Aantal nieuwe spaarrekeningen neemt toe door oplopende rente
Het aantal Nederlanders dat een spaarrekening opent is de afgelopen maanden toegenomen. Aanleiding hiervoor is de oplopende spaarrente, waardoor het interessanter wordt om spaargeld weer op de bank te zetten.
De rente die banken aanbieden op spaarrekeningen hangt nauw samen met de depositorente van de Europese Centrale Bank. Sinds het begin van dit jaar loopt de depositorente op, en als gevolg daarvan zitten ook de spaarrentes op spaarrekeningen en depositorekeningen eindelijk weer in de lift.
Er is nog een andere reden waarom Nederlanders zich steeds meer wenden tot sparen. Door de mogelijke recessie die op komst is en de hoge inflatie nemen velen het zekere voor het onzekere. Ze houden de hand op de knip en kiezen ervoor om grote uitgaven voorlopig uit te stellen.
Volgens cijfers van De Nederlandsche Bank staat er momenteel rond de €423 miljard op spaarrekeningen in Nederland. Dat is bijna een half miljard meer dan eind augustus.
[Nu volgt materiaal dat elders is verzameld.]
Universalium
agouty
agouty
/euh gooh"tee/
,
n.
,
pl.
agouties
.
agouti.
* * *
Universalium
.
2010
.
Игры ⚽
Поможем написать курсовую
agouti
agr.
Alleen aan het begin van dit jaar (nog voor het uitbreken van de Rusland-Oekraïne-oorlog) teerden we iets in op ons spaargeld.
Buitenland in trek
Opvallend is het groeiende aantal Nederlanders dat voor een spaarrekening in het buitenland kiest. Onder meer banken uit Duitsland, Estland, Italië en Slowakije proberen Nederlandse huishoudens aan te trekken, met het aanbieden van een hogere rente als belangrijkste troef.
Uit een rondgang van de NOS blijkt dat buitenlandse banken steeds meer succes hebben in ons land: het aantal Nederlanders dat buiten onze landgrenzen een internetspaarrekening opent is de afgelopen maanden flink toegenomen. Volgens de rondgang kunnen de verschillen tussen de rente op een buitenlandse spaarrekening en een alternatief in Nederland al snel oplopen tot zo’n 0,65%.
Het verschil van 0,65% geldt voor de reguliere spaarrekening. Wordt spaargeld voor een langere periode vastgezet, dan kan het verschil nog verder oplopen.
Icesave-fiasco nog vers in het geheugen
Toch durven veel mensen de overstap naar het buitenland niet te maken. Het fiasco rond Icesave staat nog vers in het geheugen van Nederlanders. Door het faillissement van de IJslandse bank in 2008 konden Nederlandse klanten jarenlang niet bij hun spaargeld. Sommigen moesten zelfs zes jaar wachten tot ze (een gedeelte van) hun geld terugkregen.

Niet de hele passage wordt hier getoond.